2) Resource Type: To accommodate the various kinds of official documents that could be produced within NMRT, a pre-made pull-down list of document types was attached to the Resource Type element (Figure 7). Task force members could select from such document types as Constitution and Bylaws, Statement of Function, Membership List, Report, and Minutes. (The authorized list of resource types is given in appendix C of the NMRT Archives Policy for Electronic Documents.)
(Figure 7) Pull-down list of Resource Types
3) Format: Since so much depends on the nature of the documents being entered and/or searched in the archives database—that is to say, whether they are in HTML or PDF format—an authorized list of standard formats was also provided via a pull-down feature attached to the Format element (Figure 8). (The authorized list of standard formats is given in appendix D of the NMRT Archives Policy for Electronic Documents.)
(Figure 8) Pull-down list of Standard Formats
4) Descriptions in Guidelines for Data Entry: Finally, since there were so many people involved in entering data into the archives database, sample statements were given in the procedural guidelines for the wording to be used in the Description field of each set of minutes. The statements were intended to facilitate the data entry process for task force members and, more importantly, to enhance the search and retrieval process for end users. The following is a sample
statement used in the Description field for NMRT minutes: “Minutes of the [1st, 2nd, 3rd?] [year] [MW/Annual?] meetings of the NMRT Executive Board held at the ALA in [place] recording business conducted by the board, including personnel actions, resolutions, and policy decisions.”
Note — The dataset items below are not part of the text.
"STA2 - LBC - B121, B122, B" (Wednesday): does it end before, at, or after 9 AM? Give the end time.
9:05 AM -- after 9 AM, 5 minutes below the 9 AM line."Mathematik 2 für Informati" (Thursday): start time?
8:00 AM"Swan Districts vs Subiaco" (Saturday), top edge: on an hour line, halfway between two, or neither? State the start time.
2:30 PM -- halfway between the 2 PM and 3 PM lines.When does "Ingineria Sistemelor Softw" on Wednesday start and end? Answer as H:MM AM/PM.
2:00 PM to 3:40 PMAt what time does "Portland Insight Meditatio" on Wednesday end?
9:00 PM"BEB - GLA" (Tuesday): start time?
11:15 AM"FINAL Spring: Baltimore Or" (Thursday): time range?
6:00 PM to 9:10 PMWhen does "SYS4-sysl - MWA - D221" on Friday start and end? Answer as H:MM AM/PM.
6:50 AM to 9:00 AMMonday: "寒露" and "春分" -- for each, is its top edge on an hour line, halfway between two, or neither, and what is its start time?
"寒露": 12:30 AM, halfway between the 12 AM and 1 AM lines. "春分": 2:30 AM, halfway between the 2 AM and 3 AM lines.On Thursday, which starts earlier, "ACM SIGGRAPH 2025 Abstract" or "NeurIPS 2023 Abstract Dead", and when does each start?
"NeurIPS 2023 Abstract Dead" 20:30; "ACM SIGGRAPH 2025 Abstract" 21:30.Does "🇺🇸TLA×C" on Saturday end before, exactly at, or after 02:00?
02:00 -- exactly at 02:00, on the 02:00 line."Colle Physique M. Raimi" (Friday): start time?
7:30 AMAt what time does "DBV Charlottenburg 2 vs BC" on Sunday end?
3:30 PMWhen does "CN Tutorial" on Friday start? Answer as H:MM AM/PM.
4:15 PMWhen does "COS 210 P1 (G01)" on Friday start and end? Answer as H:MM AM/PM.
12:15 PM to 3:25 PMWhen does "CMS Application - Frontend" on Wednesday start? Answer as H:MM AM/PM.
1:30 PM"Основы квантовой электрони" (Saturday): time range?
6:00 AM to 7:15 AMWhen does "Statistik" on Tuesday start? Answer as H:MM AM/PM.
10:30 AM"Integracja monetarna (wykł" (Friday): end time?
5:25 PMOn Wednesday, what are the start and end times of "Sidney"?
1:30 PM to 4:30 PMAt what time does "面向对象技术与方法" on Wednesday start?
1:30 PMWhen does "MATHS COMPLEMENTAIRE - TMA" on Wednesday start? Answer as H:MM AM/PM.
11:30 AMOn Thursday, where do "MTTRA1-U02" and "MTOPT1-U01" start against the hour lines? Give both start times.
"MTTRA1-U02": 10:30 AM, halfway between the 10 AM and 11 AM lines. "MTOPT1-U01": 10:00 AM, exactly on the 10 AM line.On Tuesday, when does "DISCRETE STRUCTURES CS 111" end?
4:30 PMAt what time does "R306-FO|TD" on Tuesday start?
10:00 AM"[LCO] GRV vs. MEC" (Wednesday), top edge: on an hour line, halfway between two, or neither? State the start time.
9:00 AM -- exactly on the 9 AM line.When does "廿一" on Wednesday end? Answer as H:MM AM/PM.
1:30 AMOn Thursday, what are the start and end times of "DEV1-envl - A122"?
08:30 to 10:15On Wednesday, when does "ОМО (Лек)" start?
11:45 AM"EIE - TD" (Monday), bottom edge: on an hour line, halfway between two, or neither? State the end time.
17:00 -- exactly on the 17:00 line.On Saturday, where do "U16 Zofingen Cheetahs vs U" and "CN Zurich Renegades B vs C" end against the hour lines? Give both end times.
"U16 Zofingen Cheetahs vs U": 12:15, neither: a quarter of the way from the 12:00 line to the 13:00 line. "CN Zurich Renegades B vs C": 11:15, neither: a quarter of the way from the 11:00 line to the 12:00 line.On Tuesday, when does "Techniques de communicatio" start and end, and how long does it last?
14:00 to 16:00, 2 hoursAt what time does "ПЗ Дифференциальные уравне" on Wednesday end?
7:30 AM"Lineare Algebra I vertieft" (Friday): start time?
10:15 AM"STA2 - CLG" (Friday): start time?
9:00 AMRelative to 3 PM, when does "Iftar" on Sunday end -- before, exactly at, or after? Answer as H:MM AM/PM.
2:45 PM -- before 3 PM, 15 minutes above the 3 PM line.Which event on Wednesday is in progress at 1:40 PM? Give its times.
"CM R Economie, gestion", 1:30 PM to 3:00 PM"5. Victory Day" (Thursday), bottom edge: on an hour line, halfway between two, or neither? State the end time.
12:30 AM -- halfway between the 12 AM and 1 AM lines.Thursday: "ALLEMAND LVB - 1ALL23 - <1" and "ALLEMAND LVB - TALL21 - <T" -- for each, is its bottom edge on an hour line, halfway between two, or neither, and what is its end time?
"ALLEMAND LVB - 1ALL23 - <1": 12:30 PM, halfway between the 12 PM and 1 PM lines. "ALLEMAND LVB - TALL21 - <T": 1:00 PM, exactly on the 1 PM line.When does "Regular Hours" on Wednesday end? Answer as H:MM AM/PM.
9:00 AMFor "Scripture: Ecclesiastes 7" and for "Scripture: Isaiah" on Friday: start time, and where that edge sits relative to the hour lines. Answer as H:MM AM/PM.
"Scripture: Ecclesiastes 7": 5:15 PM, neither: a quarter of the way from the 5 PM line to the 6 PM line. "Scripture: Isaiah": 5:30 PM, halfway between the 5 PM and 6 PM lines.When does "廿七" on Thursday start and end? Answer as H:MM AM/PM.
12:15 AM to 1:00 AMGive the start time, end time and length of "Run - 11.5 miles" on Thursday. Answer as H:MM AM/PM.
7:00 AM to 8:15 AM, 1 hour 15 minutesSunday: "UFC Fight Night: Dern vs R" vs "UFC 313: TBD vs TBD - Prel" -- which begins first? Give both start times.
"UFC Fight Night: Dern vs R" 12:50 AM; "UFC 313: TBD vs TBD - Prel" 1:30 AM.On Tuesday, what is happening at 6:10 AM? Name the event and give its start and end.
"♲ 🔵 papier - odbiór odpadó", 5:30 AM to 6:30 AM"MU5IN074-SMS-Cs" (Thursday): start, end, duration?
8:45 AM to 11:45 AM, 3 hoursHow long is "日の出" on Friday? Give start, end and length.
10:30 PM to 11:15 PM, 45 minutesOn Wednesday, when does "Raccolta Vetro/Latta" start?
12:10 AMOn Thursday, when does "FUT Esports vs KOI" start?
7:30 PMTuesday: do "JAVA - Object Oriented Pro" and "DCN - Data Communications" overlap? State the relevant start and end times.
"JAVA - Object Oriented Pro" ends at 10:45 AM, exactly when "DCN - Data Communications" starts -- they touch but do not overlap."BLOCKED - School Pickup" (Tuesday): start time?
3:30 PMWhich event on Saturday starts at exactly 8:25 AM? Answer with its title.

There was also a sample statement provided in the procedural guidelines that showed task force members how to formulate the pre-approved Uniform Resource Locator (URL) string. This special URL, consisting of the source document filename (in box) plus the server path, serves to identify the file once it is loaded onto the Web server at
PHASE III: IMPLEMENTATION
Phase III involved a complete synthesis of the steps taken in Phase I (project preliminaries) and Phase II (database construction). The objective of this final phase of the project was to begin the actual record creation, indexing, and data entry of the newly converted NMRT minutes into the archives database. But before this could be done, it was necessary to create a complete set of standard procedures and guidelines for the inputting process of the many documents at hand. Without an official set of procedural guidelines, there would have been major problems with consistency since, with the exception of the co-chairs, none of the task force members had ever used the administrative interface of the database before and were unfamiliar with the intricacies of metadata creation and full-text indexing. For these reasons, every step in the inputting process had to be clearly explained and documented by the co-chairs. The resulting document is entitled Procedures for Inputting Records into the Database (2002).
These procedures were developed to provide detailed instructions on the processing of scanned documents (in this case, the NMRT board minutes from 1978 to1998). Specifically, these guidelines contained information on how to log into the administrative interface; how to add a record to the database; how to describe a document concisely in the Description field; how to enter the data that go in the Title, Author, and Date fields; and how to formulate the URL to identify each document.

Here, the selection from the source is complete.